Pain is easier to handle when you can tell whether it is clearly local or part of a wider illness. If the pain is in one place, such as a shoulder, knee or sprained ankle, local care can be a sensible first step. Cold, heat, support, gentle movement and a local pain product may be enough if the person otherwise feels well and the injury does not look serious.
If the pain comes with fever, marked weakness, chest symptoms, shortness of breath, confusion, numbness or rapidly worsening abdominal pain, it is no longer just a local ache. In that case the priority is to find the cause rather than cover it up.
Local pain or whole-body illness#
When choosing what to do, it helps to separate a local problem from a general symptom. A single sore spot often behaves differently from pain linked to an infection or another wider problem.
If the pain is clearly in one area, the first step is often simple support and careful observation. If the symptom pattern changes, the pain spreads or the general condition gets worse, the self-care plan needs to stop and the cause should be checked.
Everyday pain situations#
Headache often improves once you drink water, eat something small and give the eyes and mind a break. If headaches happen often, medication overuse headache should also be kept in mind, because pain medicine can become part of the problem if it is needed repeatedly.
Back pain often settles over time, and many people do better when they stay lightly active and avoid only those movements that clearly make the pain worse.
Menstrual pain often improves with warmth on the lower abdomen, rest and gentle movement. A non-steroidal anti-inflammatory medicine may help if it suits you. If the pain is new, unusually strong or comes with other worrying symptoms, assessment is sensible.
When it is worth checking the medicine cabinet#
If you keep several pain products at home, check the active ingredients. The same ingredient can be present in more than one product. That matters because accidental duplication is easy when pain lasts several days.
Topical pain gels or patches can be a good choice when the pain is clearly in one area.

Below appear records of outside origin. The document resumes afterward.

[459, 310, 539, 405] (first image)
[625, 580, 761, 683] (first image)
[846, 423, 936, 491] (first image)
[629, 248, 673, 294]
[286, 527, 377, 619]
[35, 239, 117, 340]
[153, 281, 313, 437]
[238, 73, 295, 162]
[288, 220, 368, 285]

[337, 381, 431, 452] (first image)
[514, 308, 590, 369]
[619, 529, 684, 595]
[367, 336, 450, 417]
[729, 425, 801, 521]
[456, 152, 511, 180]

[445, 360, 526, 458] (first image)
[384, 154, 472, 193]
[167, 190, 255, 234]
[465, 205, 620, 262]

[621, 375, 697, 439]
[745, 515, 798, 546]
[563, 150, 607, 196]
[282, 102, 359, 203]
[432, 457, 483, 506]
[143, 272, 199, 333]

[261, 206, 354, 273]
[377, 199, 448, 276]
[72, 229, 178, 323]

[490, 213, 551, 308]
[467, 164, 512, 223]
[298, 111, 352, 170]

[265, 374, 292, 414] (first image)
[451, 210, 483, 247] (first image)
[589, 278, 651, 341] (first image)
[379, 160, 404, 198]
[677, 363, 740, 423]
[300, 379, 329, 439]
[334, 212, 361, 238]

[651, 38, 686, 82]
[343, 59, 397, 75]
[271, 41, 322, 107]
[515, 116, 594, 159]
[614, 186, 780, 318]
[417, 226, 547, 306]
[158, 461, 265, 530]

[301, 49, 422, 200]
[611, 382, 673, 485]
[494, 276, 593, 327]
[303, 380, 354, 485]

They can reduce the load on the whole body compared with an oral medicine.
When to seek care#
Seek care immediately if pain comes with shortness of breath, squeezing chest pain, sudden one-sided weakness, speech difficulty, severe stiff neck or a sudden vision change.
Seek care as well if the pain follows an injury, gets worse day by day, comes with fever and a clearly worse general condition, or wakes you repeatedly at night.
If the choice of self-care is unclear, it is better to confirm it with healthcare than to keep guessing.